Auffallend war, dass die wenigsten aus Brühl und Umgebung waren. Und bevor jemand mir wieder Ausländerfeindlichkeit zuordnet, nein – denn selbst in meiner Familie sind einige nicht aus unserem Ländle. Mein geliebter Opa war Pole und meine Ururgroßeltern und sie waren Pfarrer und Missionare. Zurück zum Thema.

In den Duschen hat man sich zu viertzehnt enthaart und überall flog Dreck herum. In den Männerduschen (nein, ich war nicht drin, sondern beziehe mich auf Aussagen anderer Männer) wurden nette Spiele begangen, bei denen ich hier nicht weiter ins Detail gehen möchte. Zu guter Letzt lagen in den Umkleidekabinen lauter volle, geöffnete Windeln auf den Bänken und auf dem Boden.

Natürlich ist mir klar, dass dies nun alles abgestritten wird, aber Gott sei Dank stehe ich mit meiner Meinung nicht alleine da, denn ich hörte viele Beschwerden im Freibad.

Fassungslos war ich, dass man in Jeans, Hemd und Sandalen sich einfach als Vati ins Babyplanschbecken legen darf. Eine Dame mit Burka wurde des Wassers verwiesen, kam aber nach wenigen Minuten wieder rein.

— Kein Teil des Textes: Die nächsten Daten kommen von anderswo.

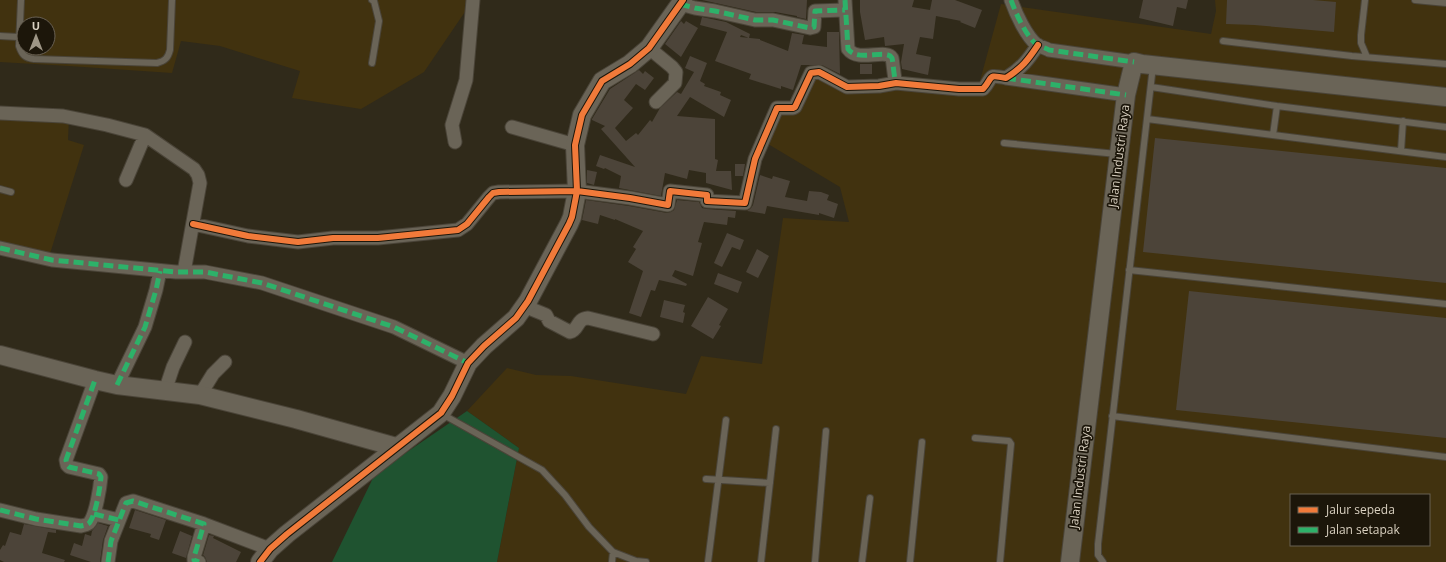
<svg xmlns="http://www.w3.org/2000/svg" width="1446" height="562" font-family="'Open Sans',sans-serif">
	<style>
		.built { fill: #41320f; fill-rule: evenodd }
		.green { fill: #1f5330 }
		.building { fill: #4c4439 }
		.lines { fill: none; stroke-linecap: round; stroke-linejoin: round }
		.lane-casing { stroke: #4a4438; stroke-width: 8 }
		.street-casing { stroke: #4a4438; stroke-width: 15 }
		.secondary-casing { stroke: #4a4438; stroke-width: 20 }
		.lane { stroke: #6a6457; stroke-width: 6 }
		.street { stroke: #6a6457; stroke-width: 13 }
		.secondary { stroke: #6a6457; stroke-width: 18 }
		.quiet { stroke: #2db169; stroke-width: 5; stroke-dasharray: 10 5; stroke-linecap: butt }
		.cycleway-casing { stroke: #1c160a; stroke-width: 8 }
		.cycleway { stroke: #f17a3a; stroke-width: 6 }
		.labels { text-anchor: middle; stroke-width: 3.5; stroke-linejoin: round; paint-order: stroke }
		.street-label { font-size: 12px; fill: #d9d0c0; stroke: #1c160a }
	</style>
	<rect width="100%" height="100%" fill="#302a1a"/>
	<path class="built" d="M0,0H473L424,72L361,109L292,98L300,71L220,46L181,41L172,73L69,66L0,62ZM24,24H48V48H24Z
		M1215,0H1446V562H497L519,448L467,411L507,368L536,375L571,376L686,394L701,356L762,364L783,218L849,222L840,187L763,141L776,109H794L813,71L844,87L978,88L1001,4L1211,34L1216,11ZM1291,495H1429V545H1291Z
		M0,113L69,117L68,140L84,145L48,260L0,248Z"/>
	<path class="green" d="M467,411L519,448L497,562H332L375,474Z"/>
	<path class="building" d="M702,0H807L806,19L797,17V16L775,12H756Z
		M860,0H914L912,7L930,10L932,0H955L982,10L975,28L960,22L961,21L936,16L933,39L920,37L916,54L931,57L928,75L902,69L901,62L904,44L885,46L884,37L865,40L860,12Z
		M1143,0H1188L1186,9L1177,7L1173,26L1139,18Z
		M1227,0H1313L1336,2L1334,32L1254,25L1226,24Z
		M702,17L726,22L750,34L749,38L741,35L740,37L760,39V40L788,51L792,33L804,35L802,44L827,47V32H839L840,74L822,65H801L793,90L781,86V89L749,79L751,74L715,61L727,32L700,25Z
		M681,21L684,24L686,21L698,28L681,57L665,44Z
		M690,56L707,63L700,81L705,84L704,86L721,92L720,95L731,100L724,117L690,97L677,116L715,119V159L718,160L716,171H731L732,190L706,183V173L689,170L687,179L665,173L661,196L619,188L621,176L605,168L604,169L596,166L600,155L635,167L601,129L605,126L592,120V119L610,89L639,70L643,74L645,71L654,78L645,90L636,84L624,100L633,108L615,128L626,141L636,133L638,135L650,120L652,122L660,108L677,92L681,94L694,72L685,68Z
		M860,64H872V74H860Z
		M1155,138L1446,168V283L1143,252Z
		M735,164H745L743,176H735Z
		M587,170L597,172L594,185L587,183Z
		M760,175L772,179L773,176L790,181L785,197L807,201L809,191L821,192L829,195L827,200L838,204L834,218L819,213V215L767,206L765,214L747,211L751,208L753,205Z
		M586,200L629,206L667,213L671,212L674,210L677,200L699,202L702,208L707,209L736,211L735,218L728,217L727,225L704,222L698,242L702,243L693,276L675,270L672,276L687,284L686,286L659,280L655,291L651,290L641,317L629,313L643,271L628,262L636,249L633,247L643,231L615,219V220L600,215L598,224L582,220Z
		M727,233L744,240L740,250L732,247L722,267L714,263Z
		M757,249L769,256L758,278L746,272Z
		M718,273L742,282L738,293L714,284Z
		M1189,291L1446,318V438L1176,410Z
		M708,297L728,309L719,325L721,326L713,339L691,326Z
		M664,300L685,305L683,312L685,313L683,323L660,317Z
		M135,510L166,520L159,540L150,537L151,534L129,528Z
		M98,523L108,526L103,540L100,562H91L70,555L74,543L82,546L85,534L91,536L92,531Z
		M24,524L56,530V533L48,532L42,553L65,560L64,562H4L0,560V550L3,545L5,546L10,532L21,535Z
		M180,531L192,536L186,558L172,553Z
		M209,535L214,536L213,538L241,552L236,562H207L205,557L203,555Z"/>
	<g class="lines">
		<g class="lane-casing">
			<path id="lane" d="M21,0L19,46C22,55 25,58 34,59L157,63C165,61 168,58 170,50L172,0
				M372,0L374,1L379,21L372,63
				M1365,0L1361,35V43L1367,57
				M1415,0L1446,3
				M0,36L18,37
				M1223,41L1352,56L1446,64
				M1151,87L1277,106L1446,127
				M1147,119L1446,157
				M1273,135L1277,106
				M1004,143L1117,154
				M1401,151L1403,121
				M0,189L11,192
				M1129,270L1446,304
				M442,414L542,470L565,495L589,527L613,552L636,561L646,562
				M1112,416L1446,457
				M975,438L1009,441L1011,444L1000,562
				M706,479L770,483
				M612,562L613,552
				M708,562L726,420
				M761,562L776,429
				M815,562L826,431
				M862,562L870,498
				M910,562L922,442
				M1103,562L1098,555V544L1153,66"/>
		</g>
		<g class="street-casing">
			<path id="street" d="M845,0L848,49C858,63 886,48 892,58C893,61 894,78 896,83
				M1011,0C1016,14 1026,36 1037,45C1041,47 1046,48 1049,50L1134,62
				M680,4L695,8L715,11L755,20H773L810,28L814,27L815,11L845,10
				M649,48L672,67L676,72L675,83L656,102
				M1006,78L1126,95
				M0,113L63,116L107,125L145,135L194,169L198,175L200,183L184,272
				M512,127L575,145
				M455,142L452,125L466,80L473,0
				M126,180L145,135
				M193,224L248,236L298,242L333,238H378L458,230L467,224L489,197L493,193L499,192L577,191L630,198L668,205L670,191L707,195V201L745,203L755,159L777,108H793L795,107L811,73L819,72L847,87L879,86L896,83L959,89H983C994,77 986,74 1006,78C1022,68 1028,60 1038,45
				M0,248L52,260L176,272H205L262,283L394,327L468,363
				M524,306L546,315L549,321L570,332C579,330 576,319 588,318L653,334
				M117,385L145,327L156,290L160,271
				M165,391L173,367L185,342
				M200,395L213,374L225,362
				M0,510L36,519L81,526C85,525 88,525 90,522C96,513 100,488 101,477L99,474L69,467L67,465L66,460L95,380
				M94,514L119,520
				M108,562L111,541L126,503L133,501L204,524L270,549
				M199,562L194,560V557L204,524"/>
		</g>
		<g class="secondary-casing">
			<path id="secondary" d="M0,355L95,380L117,385L200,395L296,419L396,447
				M260,562L270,549L287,534L441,413L452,396L468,363L484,346L516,318L528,301L569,224L572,217L577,191L575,145L582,115L602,81L630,64L649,48L683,0
				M1070,562L1126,95L1134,62L1142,64L1446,97"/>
		</g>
		<use href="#lane" class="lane"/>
		<use href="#street" class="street"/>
		<use href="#secondary" class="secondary"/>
		<path class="quiet" d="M845,0L848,49C858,63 886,48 892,58C893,61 894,78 896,83
			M1011,0C1016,14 1026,36 1037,45C1041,47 1046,48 1049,50L1134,62
			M680,4L695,8L715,11L755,20H773L810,28L814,27L815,11L845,10
			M1006,78L1126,95
			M0,248L52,260L176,272H205L262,283L394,327L468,363
			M117,385L145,327L156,290L160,271
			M0,510L36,519L81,526C85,525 88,525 90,522C96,513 100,488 101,477L99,474L69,467L67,465L66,460L95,380
			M94,514L119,520
			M108,562L111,541L126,503L133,501L204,524L194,557V560L199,562"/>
		<g class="cycleway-casing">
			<path id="cycleway" d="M193,224L248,236L298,242L333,238H378L458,230L467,224L489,197L493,193L499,192L577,191L630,198L668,205L670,191L707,195V201L745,203L755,159L777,108H793L795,107L811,73L819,72L847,87L879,86L896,83L959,89H983C994,77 986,74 1006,78C1022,68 1028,60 1038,45
				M260,562L270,549L287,534L441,413L452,396L468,363L484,346L516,318L528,301L569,224L572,217L577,191L575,145L582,115L602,81L630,64L649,48L683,0"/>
		</g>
		<use href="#cycleway" class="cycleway"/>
	</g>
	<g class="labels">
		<g class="street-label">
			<text transform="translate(1119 156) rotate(-83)" y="4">Jalan Industri Raya</text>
			<text transform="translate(1080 477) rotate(-83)" y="4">Jalan Industri Raya</text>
		</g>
	</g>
	<rect x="1290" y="494" width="140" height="52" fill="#1c160a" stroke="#686053"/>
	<rect x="1298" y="507" width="20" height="6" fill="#f17a3a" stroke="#686053"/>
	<text x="1326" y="514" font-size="12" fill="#d9d0c0">Jalur sepeda</text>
	<rect x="1298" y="527" width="20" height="6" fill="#2db169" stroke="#686053"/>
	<text x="1326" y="534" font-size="12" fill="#d9d0c0">Jalan setapak</text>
	<g transform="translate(36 36)"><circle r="19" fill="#1c160a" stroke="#686053"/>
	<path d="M0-3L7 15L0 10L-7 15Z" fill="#9e9686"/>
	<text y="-6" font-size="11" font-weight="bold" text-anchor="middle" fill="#d9d0c0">U</text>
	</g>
</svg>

Auch finde ich es nicht gut, dass man nicht einmal für wenige Minuten das Bad aus wichtigen Gründen verlassen darf. Nein – dann muss man wieder erneut bezahlen. In Ketsch war es möglich. Tags drauf war ich im Ketscher Freibad, dort war auch nicht viel weniger los. Aber alles verhielt sich sittsam und freundlich, man bekam netten Kontakt aus allen Nationen, die Duschen waren sauber und man wartete gut gelaunt bis eine frei war. Somit ein himmelhocher Unterschied.

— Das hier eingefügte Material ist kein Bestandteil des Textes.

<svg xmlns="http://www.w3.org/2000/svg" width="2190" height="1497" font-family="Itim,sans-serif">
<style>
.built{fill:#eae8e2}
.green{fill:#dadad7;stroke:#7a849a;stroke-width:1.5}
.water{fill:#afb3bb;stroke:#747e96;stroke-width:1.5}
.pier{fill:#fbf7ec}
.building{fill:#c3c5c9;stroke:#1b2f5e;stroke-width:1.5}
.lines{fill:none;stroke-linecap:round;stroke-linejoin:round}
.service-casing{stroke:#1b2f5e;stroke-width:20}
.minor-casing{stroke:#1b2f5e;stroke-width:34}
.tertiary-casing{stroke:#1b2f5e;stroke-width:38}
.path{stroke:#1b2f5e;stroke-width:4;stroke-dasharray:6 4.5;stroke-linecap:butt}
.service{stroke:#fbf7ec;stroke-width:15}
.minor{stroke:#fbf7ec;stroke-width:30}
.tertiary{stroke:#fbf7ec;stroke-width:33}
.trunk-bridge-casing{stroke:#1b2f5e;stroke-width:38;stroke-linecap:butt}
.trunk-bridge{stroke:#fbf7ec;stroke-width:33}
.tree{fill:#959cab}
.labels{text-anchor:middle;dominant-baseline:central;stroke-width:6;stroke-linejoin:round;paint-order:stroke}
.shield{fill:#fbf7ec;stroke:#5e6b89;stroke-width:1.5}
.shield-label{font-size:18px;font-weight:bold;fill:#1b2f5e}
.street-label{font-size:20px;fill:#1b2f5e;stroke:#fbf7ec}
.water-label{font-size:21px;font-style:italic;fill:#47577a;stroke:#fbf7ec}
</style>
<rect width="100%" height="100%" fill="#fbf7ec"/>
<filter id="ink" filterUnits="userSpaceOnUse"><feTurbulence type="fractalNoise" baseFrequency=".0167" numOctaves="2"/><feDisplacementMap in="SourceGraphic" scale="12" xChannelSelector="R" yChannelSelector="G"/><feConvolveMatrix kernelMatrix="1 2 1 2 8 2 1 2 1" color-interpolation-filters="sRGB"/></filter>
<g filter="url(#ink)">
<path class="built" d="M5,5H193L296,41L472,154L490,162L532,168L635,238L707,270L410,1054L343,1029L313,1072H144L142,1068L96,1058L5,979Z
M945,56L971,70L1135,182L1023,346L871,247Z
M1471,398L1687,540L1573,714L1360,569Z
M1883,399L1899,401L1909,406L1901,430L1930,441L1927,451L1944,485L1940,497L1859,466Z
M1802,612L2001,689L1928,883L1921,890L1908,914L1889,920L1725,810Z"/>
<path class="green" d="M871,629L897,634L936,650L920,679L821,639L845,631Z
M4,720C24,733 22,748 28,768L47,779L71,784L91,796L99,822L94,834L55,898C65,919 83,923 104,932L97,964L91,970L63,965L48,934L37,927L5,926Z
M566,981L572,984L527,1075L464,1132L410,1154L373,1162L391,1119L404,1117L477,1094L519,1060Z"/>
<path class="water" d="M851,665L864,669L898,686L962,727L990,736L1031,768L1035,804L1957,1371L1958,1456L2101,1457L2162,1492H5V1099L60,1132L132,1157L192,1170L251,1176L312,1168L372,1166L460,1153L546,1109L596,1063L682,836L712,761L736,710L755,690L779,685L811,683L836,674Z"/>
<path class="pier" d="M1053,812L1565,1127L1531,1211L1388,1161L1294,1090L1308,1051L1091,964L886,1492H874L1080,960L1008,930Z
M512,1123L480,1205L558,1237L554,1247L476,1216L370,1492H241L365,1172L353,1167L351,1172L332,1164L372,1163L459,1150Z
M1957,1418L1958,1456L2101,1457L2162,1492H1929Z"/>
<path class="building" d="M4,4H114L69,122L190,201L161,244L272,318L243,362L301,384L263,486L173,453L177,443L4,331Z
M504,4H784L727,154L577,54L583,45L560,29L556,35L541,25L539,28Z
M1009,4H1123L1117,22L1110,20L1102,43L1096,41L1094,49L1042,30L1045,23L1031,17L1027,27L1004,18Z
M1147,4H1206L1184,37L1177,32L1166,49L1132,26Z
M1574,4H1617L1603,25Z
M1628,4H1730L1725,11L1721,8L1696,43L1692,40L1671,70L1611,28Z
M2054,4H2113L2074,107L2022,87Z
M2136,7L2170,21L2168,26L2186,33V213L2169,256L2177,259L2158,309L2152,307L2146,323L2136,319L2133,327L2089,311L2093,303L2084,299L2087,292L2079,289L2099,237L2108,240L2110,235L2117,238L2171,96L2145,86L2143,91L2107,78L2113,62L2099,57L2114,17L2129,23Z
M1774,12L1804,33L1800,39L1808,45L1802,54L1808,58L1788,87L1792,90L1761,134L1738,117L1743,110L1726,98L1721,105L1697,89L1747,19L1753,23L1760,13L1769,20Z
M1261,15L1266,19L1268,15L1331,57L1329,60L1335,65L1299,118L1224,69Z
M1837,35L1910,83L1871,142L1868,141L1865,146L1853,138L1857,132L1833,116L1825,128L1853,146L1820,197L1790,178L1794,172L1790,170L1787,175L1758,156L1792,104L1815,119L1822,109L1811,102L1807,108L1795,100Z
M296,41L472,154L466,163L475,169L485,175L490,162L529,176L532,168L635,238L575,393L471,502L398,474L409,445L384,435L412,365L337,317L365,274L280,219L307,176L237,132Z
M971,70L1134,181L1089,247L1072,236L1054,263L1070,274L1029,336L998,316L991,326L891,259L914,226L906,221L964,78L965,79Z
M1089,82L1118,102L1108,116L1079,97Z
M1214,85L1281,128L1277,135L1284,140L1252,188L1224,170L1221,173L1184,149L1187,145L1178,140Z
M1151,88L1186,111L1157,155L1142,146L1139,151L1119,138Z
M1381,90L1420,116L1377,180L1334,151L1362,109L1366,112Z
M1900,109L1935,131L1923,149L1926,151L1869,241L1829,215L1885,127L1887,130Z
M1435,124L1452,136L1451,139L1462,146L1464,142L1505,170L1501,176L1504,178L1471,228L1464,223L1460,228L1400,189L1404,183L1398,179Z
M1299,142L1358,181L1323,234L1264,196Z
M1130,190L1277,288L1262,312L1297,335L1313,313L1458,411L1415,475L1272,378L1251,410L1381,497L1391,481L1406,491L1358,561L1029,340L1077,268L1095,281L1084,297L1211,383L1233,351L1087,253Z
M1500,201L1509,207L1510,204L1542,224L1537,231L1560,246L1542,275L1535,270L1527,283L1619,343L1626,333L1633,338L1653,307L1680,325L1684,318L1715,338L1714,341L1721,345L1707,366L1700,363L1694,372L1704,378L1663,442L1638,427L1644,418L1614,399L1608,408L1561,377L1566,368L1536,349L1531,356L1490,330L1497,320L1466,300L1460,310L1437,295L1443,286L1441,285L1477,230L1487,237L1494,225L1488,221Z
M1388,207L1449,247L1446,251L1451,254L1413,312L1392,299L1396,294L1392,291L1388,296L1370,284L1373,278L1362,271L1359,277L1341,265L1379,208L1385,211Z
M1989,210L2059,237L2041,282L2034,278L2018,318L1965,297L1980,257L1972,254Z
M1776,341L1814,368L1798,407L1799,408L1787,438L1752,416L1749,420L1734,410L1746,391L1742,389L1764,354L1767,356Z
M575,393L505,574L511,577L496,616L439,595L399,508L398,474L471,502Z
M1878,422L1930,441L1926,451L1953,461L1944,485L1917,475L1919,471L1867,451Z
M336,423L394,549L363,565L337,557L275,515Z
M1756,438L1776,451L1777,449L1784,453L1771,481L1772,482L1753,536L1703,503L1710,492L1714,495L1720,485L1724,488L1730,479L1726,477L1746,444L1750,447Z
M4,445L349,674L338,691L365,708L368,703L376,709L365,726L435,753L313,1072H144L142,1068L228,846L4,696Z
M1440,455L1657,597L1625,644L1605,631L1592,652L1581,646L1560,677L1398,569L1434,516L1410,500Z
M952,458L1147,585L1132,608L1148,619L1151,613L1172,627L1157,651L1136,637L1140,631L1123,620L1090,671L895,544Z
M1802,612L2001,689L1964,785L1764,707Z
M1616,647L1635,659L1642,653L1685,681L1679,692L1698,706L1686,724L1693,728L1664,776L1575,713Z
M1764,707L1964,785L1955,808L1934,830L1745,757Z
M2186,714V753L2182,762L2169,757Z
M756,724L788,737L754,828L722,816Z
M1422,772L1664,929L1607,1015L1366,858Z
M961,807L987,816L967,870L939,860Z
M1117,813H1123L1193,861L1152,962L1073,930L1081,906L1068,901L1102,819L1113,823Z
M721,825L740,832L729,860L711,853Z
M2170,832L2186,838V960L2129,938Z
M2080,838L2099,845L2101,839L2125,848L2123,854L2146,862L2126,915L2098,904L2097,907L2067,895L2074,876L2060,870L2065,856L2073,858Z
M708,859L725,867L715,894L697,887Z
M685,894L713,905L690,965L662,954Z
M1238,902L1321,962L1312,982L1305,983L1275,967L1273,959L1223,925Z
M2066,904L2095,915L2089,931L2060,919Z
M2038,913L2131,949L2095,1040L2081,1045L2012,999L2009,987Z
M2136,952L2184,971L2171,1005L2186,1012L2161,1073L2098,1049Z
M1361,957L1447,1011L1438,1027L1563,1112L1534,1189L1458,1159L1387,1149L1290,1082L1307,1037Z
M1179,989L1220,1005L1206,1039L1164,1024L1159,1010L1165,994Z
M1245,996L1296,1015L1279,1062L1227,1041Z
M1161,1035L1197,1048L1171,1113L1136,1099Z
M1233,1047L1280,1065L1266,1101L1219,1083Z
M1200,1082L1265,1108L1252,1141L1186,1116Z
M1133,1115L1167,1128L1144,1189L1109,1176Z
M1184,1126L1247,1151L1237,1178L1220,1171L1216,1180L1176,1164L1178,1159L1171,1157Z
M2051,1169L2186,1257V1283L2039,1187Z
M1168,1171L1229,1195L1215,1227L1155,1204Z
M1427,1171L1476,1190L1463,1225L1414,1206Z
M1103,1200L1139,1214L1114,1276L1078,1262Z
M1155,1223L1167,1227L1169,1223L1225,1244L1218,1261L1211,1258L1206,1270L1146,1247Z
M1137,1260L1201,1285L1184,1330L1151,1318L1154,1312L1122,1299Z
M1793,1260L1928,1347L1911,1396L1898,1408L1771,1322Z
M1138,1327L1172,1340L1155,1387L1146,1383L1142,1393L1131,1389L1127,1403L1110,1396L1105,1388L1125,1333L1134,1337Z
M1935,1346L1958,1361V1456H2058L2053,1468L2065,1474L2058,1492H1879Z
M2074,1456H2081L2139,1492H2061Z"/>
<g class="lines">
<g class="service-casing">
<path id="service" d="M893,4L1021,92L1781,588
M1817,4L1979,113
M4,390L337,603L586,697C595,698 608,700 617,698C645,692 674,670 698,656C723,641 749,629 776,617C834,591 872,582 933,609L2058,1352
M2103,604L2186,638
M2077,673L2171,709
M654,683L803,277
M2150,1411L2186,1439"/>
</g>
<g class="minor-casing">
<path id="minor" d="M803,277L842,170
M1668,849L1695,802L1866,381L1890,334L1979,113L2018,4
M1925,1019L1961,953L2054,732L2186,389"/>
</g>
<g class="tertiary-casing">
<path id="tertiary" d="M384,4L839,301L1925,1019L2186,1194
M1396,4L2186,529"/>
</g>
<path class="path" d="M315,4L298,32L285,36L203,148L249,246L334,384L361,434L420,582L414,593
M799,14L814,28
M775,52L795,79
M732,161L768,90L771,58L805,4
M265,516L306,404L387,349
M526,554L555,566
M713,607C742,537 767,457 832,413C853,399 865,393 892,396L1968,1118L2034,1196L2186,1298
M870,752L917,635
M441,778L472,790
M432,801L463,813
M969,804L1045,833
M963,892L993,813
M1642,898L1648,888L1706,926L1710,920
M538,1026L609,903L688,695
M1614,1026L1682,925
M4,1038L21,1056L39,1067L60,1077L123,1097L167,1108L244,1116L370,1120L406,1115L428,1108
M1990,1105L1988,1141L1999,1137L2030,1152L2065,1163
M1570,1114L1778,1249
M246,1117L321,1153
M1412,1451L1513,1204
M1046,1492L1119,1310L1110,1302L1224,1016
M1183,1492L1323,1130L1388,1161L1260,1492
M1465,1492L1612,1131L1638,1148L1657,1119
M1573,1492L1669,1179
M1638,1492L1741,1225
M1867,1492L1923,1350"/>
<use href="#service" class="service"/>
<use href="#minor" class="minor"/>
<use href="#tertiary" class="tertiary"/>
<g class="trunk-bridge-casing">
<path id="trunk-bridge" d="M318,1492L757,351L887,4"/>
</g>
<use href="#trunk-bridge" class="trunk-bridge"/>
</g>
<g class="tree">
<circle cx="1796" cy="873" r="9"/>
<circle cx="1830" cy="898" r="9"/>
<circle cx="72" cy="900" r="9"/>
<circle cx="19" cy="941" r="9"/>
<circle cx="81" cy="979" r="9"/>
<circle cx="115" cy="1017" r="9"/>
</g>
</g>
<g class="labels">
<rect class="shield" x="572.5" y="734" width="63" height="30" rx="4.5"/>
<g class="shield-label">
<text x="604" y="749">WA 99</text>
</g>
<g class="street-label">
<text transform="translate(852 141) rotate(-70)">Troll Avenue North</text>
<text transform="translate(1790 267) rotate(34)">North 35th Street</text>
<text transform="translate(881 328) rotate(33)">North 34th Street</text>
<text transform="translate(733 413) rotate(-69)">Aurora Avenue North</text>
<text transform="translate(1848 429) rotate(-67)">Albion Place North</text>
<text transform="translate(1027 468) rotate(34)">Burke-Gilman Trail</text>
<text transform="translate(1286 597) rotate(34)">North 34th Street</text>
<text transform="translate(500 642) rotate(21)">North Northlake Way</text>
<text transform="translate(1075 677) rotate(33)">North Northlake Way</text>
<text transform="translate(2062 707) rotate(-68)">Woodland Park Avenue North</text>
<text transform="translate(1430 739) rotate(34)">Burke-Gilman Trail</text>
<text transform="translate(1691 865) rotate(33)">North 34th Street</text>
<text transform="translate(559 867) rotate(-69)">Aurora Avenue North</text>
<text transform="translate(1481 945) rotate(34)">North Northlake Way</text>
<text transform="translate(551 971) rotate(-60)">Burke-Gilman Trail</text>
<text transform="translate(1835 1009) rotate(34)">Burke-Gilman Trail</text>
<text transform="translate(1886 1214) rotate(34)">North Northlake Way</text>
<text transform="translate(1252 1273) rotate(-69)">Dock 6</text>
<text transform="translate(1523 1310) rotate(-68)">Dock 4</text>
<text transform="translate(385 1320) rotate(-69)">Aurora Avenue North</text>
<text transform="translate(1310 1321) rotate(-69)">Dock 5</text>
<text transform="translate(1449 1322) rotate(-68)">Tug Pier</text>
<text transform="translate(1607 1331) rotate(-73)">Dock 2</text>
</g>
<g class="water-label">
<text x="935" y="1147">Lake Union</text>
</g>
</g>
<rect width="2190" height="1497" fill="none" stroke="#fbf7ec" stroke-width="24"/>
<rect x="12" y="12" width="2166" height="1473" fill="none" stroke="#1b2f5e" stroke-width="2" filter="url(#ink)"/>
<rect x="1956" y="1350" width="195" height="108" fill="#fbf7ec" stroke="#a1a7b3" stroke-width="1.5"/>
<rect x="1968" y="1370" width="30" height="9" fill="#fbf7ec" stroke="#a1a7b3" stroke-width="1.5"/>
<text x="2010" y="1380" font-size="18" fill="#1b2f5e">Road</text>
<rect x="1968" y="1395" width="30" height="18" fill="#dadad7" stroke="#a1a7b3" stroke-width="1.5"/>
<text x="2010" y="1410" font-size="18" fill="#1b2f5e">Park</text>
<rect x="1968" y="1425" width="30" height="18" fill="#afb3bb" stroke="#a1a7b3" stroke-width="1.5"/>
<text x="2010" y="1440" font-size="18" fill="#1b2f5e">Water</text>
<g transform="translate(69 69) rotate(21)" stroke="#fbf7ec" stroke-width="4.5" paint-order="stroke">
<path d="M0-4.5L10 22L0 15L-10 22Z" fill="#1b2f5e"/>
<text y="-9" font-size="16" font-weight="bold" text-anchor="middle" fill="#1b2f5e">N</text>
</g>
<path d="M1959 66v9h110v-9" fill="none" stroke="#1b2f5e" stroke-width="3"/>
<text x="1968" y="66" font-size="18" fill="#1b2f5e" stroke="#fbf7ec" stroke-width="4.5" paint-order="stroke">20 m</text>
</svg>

Vielleicht lag es daran, dass in Ketsch einige Bademeister mehr herumliefen und ziemlich energisch für Ordnung sorgten. Sicher werde ich wieder ins Brühler Freibad gehen, aber mit Sicherheit nie mehr am Wochenende. Und vielleicht sollte ich doch – wie andere auch – ein Handy mitnehmen und dies, wie man mir es bereits sagte, einfach mal knipsen. Aber da ich mich an die Regeln halte, lasse ich meines brav zu Hause.